From the Guidelines
The recommended first-line HIV medication regimen for pregnant women is a combination of zidovudine and lamivudine, due to the potential increased risk of early neonatal death and preterm delivery associated with tenofovir and emtricitabine, particularly when combined with lopinavir/ritonavir 1.
Key Considerations
- The choice of antiretroviral regimen should prioritize minimizing the risk of mother-to-child transmission while also considering the potential risks and benefits to the mother and fetus.
- Zidovudine and lamivudine are recommended over tenofovir and emtricitabine, especially when combined with lopinavir/ritonavir, due to the potential increased risk of adverse outcomes 1.
- Women with specific conditions, such as active hepatitis B, severe anemia, or drug allergies, may require alternative regimens, including those based on tenofovir and emtricitabine 1.
Regimen Components
- The preferred NRTI backbone consists of zidovudine and lamivudine, which have been shown to have a more favorable safety profile compared to tenofovir and emtricitabine in pregnancy 1.
- The choice of third agent should be based on individual patient factors, including viral resistance patterns, medication tolerability, and potential drug interactions.
Monitoring and Management
- Regular monitoring of viral load, CD4 count, and medication side effects is crucial throughout pregnancy to ensure optimal treatment outcomes.
- Viral load testing is recommended at 34-36 weeks to inform delivery planning and minimize the risk of mother-to-child transmission.
Clinical Decision-Making
- Clinicians should consider individual patient values and preferences when selecting an antiretroviral regimen, weighing the potential benefits and risks of different regimens 1.
- Public health perspectives may also influence treatment decisions, taking into account resource use and population-level outcomes 1.
From the Research
HIV Medication in Pregnancy
The recommended first-line HIV medication regimen for pregnant women is a crucial aspect of managing the disease during pregnancy.
- Tenofovir disoproxil fumarate (TDF) is often recommended as part of antiretroviral therapy (ART) for pregnant women with HIV, as well as for those with hepatitis B virus (HBV) monoinfection at high risk of transmitting infection to their infants 2.
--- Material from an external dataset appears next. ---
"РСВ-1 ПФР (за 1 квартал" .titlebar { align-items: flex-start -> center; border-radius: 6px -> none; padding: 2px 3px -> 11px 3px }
- The combination of dolutegravir with emtricitabine and tenofovir alafenamide or tenofovir disoproxil fumarate has been shown to be effective and safe for initial treatment of HIV-1 infection, including in pregnant women 3.
- Tenofovir and emtricitabine have been found to have lower pharmacokinetic exposure during pregnancy, but this does not appear to be associated with virological failure or mother-to-child transmission 4.
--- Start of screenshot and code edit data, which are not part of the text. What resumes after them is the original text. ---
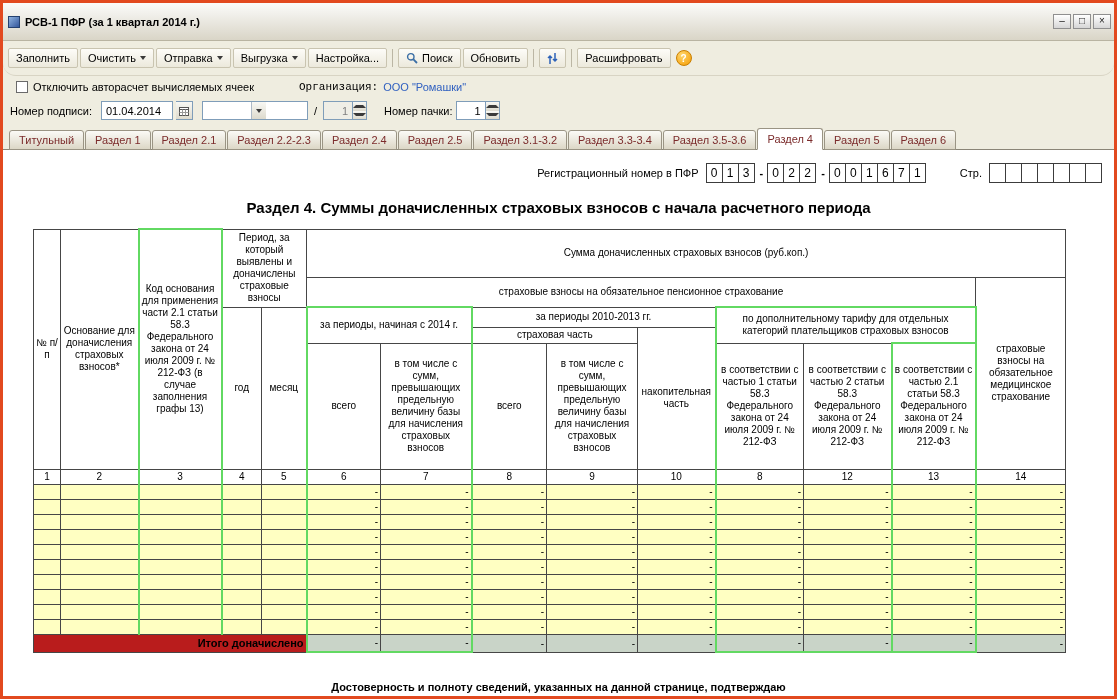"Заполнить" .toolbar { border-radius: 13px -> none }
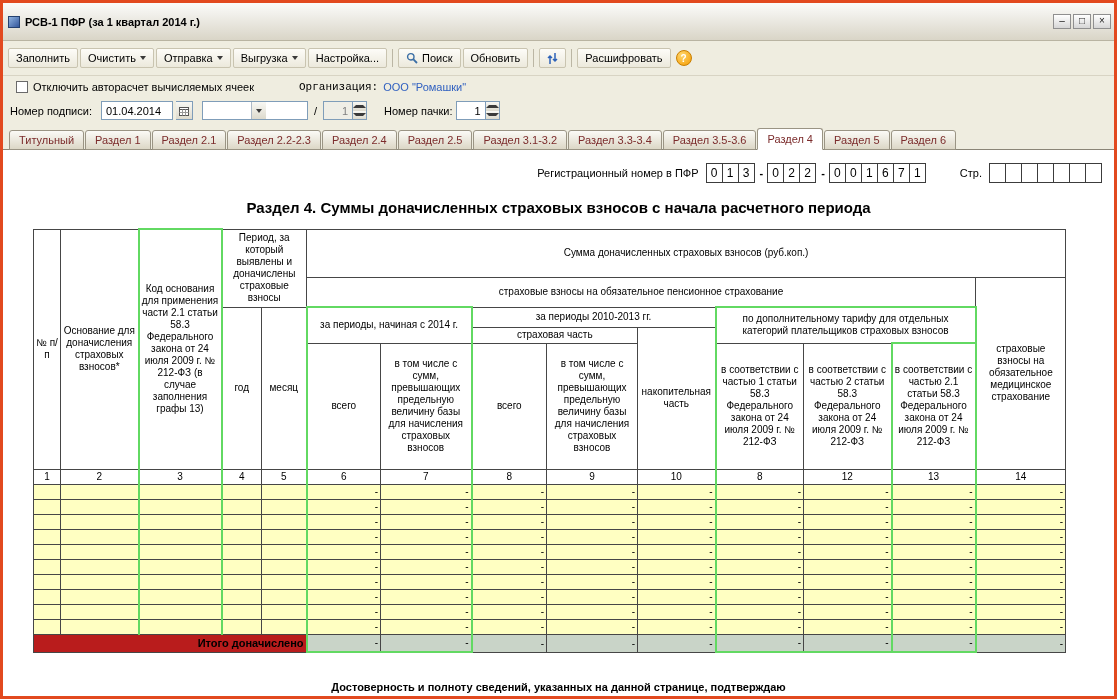"Организация:" .orglabel { font-family: Liberation Mono, monospace -> none; margin-left: 40px -> 14px }
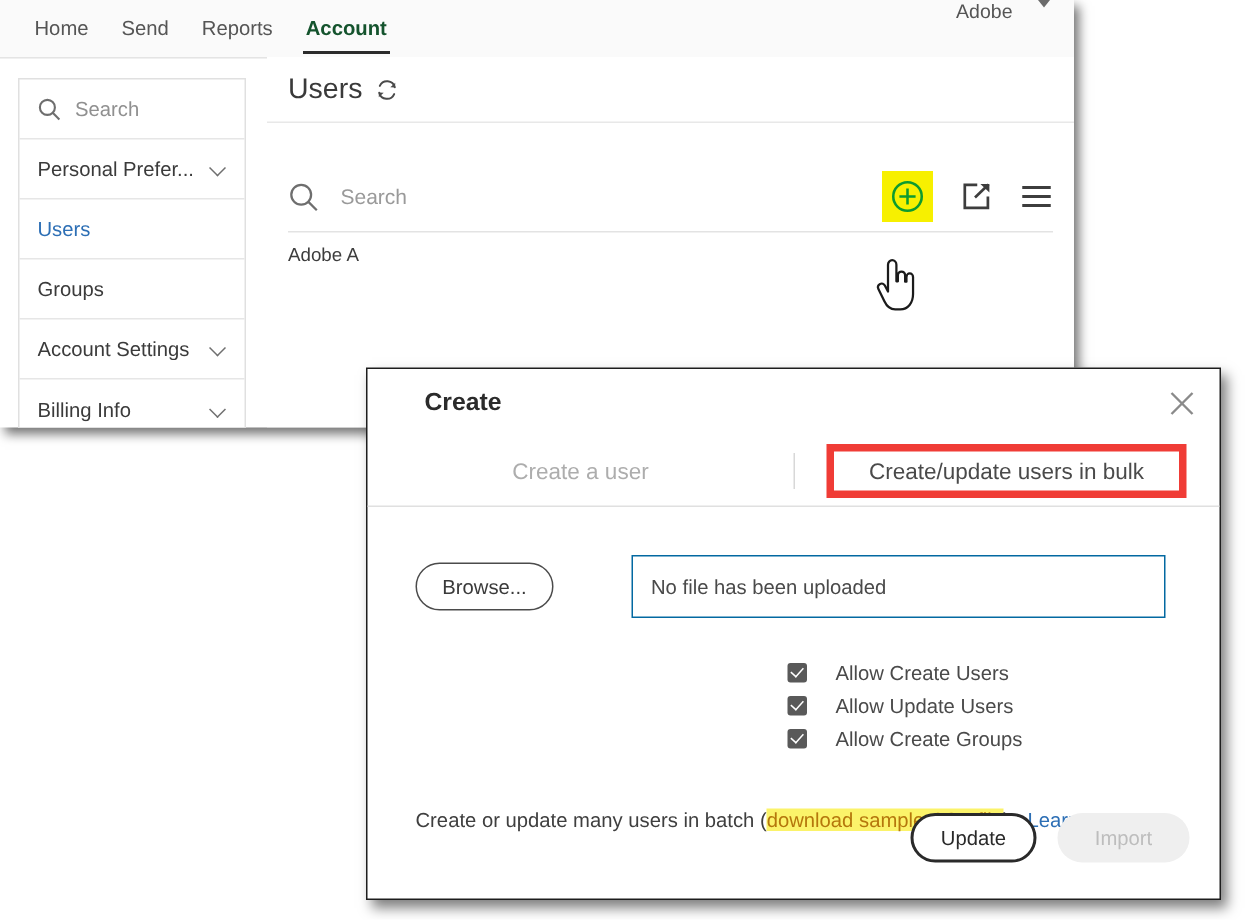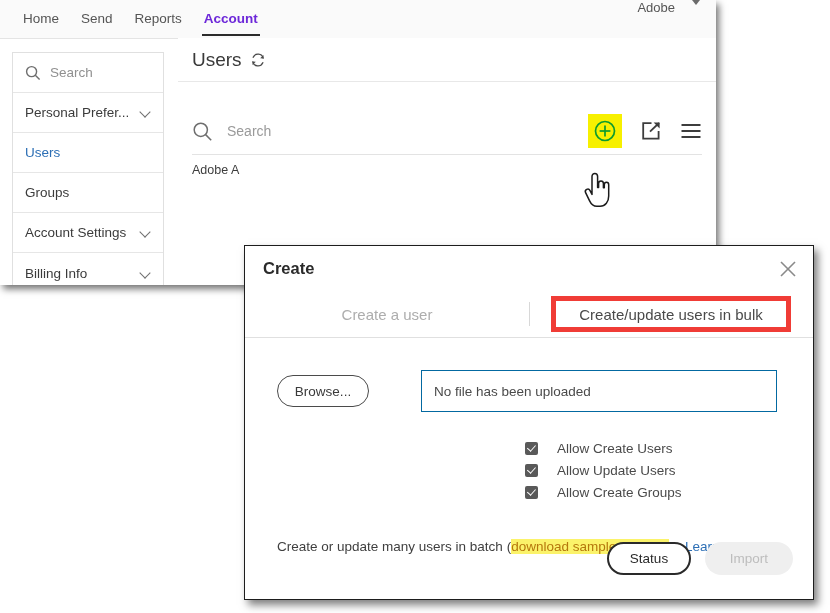"Account" .nav-link.active { color: #6d28d9 -> #14532d }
- Dolutegravir, abacavir, and lamivudine have been compared to ritonavir-boosted atazanavir plus tenofovir disoproxil fumarate and emtricitabine in previously untreated women with HIV-1 infection, with the dolutegravir regimen showing non-inferior efficacy and a similar safety profile 5.
Key Considerations
- Pregnancy reduces tenofovir exposure, but the relative size of this reduction is not impacted by concomitant antiretroviral drugs or viral infection 2.
- The safety and efficacy of dolutegravir in women with HIV-1 have been established, supporting its use in treatment-naive women, including those who are pregnant 5.
- The choice of HIV medication during pregnancy should be based on the individual patient's needs and medical history, as well as the potential risks and benefits of each medication regimen 6, 3.